#### TAREA 1
Traduce al inglés la siguiente oración del texto sobre la Iglesia en la plegaria eucarística: "Desde la antigüedad cristiana se ponen de relieve algunos aspectos de la iglesia en esta plegaria."
#### TAREA 2
Prosigue el texto sobre la Iglesia en la plegaria eucarística a partir de su última oración.

#### TEXTO DEL DOCUMENTO

+++

Ante todo, como bien expresa el canon romano, el sujeto integral de la plegaria es la asamblea con una actitud de filiación y de servicio sacerdotal, como el de Cristo: "nosotros tus siervos y todo tu pueblo santo", "tus siervos y toda tu familia santa", en una hermosa y sutil comunión entre la jerarquía y el pueblo de Dios, donde se afirma la diversidad de la participación y la unidad eclesial. De esta forma hay que interpretar el "nosotros" de la plegaria eucarística, plenamente eclesial en una Iglesia que tiene diversos ministerios, pero es la única Esposa de Cristo, el pueblo filial de Dios: "plebs tua sancta", como dice el canon romano, con un timbre de ternura filial.

Desde la antigüedad cristiana se ponen de relieve algunos aspectos de la iglesia en esta plegaria. Se ora por su unidad, como lo hacen todavía hoy las oraciones de Oriente y de Occidente, con la fórmula de la Didaché: "Acuérdate, Señor de tu iglesia...llévala a su perfección por la caridad...congrégala desde los cuatro vientos..."

Se recuerda su oblación que es "oblación de la santa Iglesia" que tiene que ser santificada por el Espíritu. Se pone ante el Padre la oración misma que es oración de "tu Iglesia". Se intercede por todo el Cuerpo eclesial, manifestando así la comunión total con el Papa, con el Obispo de la diócesis, con los otros Obispos. Por la celebración y la comunión eucarística esta Iglesia alcanza la plenitud de su ser trinitario: un solo Cuerpo y un solo Espíritu; y se une a Cristo como ofrenda viva, perenne y agradable al Padre. Finalmente se presenta como iglesia peregrina, en camino hacia la patria.

La Iglesia eucarística experimenta de esta forma su plenitud y sus límites; plenitud, porque nunca es tan Iglesia - valga la redundancia, - como cuando celebra el misterio de Cristo y se hace Cuerpo de Cristo mediante la comunión eucarística; pero percibe sus límites, porque experimenta que todavía no se ha realizado en plenitud su misterio; tiene que estar en comunión con todas las otras legítimas asambleas eucarísticas; tiene que vivir en misión hacia todos los que todavía no participan en la mesa de los hijos de Dios; tiene que caminar en esperanza hasta que se realice totalmente cuanto se le ofrece inicialmente en la experiencia eucarística. Por eso cada Eucaristía revela la iglesia-asamblea como Pueblo sacerdotal de Dios Padre, Cuerpo de Cristo, morada cultual del Espíritu. Es la Trinidad la que la pone en comunión con todas las iglesias mediante la fe, la caridad y la oración, la compromete en la misión hacia la venida definitiva del Señor, la revela como pueblo peregrino.

La Iglesia eucarística es Iglesia de las personas que se recuerdan por su nombre, compuesta de varios ministerios, carismas, vocaciones.

+++

#### MATERIAL PROPORCIONADO
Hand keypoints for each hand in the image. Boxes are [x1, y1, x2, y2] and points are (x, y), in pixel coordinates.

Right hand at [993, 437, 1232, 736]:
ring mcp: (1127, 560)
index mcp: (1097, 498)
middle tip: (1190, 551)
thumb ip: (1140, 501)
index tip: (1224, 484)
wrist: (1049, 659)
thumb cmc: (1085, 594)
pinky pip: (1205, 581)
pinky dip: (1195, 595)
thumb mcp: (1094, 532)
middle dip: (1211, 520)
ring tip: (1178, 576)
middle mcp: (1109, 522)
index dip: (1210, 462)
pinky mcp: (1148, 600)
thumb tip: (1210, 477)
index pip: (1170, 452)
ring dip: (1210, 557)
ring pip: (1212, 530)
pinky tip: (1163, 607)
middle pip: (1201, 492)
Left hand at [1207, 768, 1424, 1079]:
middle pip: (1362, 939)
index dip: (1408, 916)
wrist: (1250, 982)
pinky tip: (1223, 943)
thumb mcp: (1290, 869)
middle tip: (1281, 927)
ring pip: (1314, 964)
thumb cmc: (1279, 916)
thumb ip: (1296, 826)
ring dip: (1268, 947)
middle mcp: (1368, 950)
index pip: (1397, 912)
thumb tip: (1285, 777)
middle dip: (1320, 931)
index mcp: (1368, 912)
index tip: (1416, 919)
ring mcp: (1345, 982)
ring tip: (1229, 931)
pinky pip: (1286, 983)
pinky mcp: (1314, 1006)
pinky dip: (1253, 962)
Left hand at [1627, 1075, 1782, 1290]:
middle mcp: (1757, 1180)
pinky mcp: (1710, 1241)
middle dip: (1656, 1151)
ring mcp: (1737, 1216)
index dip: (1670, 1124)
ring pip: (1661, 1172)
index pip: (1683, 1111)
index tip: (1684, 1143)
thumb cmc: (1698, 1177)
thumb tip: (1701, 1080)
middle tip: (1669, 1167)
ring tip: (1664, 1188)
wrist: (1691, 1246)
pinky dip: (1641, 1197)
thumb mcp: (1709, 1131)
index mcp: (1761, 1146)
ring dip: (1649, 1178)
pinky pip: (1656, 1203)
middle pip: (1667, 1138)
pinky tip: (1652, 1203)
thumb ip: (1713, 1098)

+++

#### RESPUESTA ESPERADA 1
Since Christian antiquity, certain aspects of the Church have been emphasized in this prayer.

#### RESPUESTA ESPERADA 2
En esta descripción que ayuda a vivir desde la eucaristía una auténtica eclesiología de la comunión, la unidad de la Iglesia y la diversidad de las personas, son más explícitas las antiguas anáforas de Oriente. Baste recordar algunas. En la Anáfora del Testamento de nuestro Señor Jesucristo se describe una Iglesia en la que se reconocen los carismas: "Sostén a los que tienen los carismas de las revelaciones; confirma a los que tienen el carisma de las curaciones; fortifica a los que tienen el don de las lenguas; guía a los que trabajan con la palabra y la doctrina".

En la anáfora del libro VIII de las Constituciones apostólicas se enumeran las necesidades de algunos miembros de la comunidad eclesial resaltando la unidad del sacerdocio real y la diversidad de las vocaciones, incluidos las familias y los niños: "Te presentamos también la ofrenda por todo este pueblo, haz de él sacerdocio real, pueblo santo, alabanza de tu Cristo. Por los que viven en virginidad y castidad, por las viudas de tu iglesia, por todos los que viven en santo matrimonio y crían hijos, por los niños de tu pueblo..." Y con una impresionante súplica se dirige al Padre esta oración: "Te invocamos también por los que nos odian y persiguen a causa de tu nombre, por los que están fuera de la Iglesia y andan descarriados; conviértelos al bien y mitiga su ira". Se pide también por los catecúmenos y por lo penitentes, por los ausentes y por todos aquellos cuyos nombres sólo Dios conoce.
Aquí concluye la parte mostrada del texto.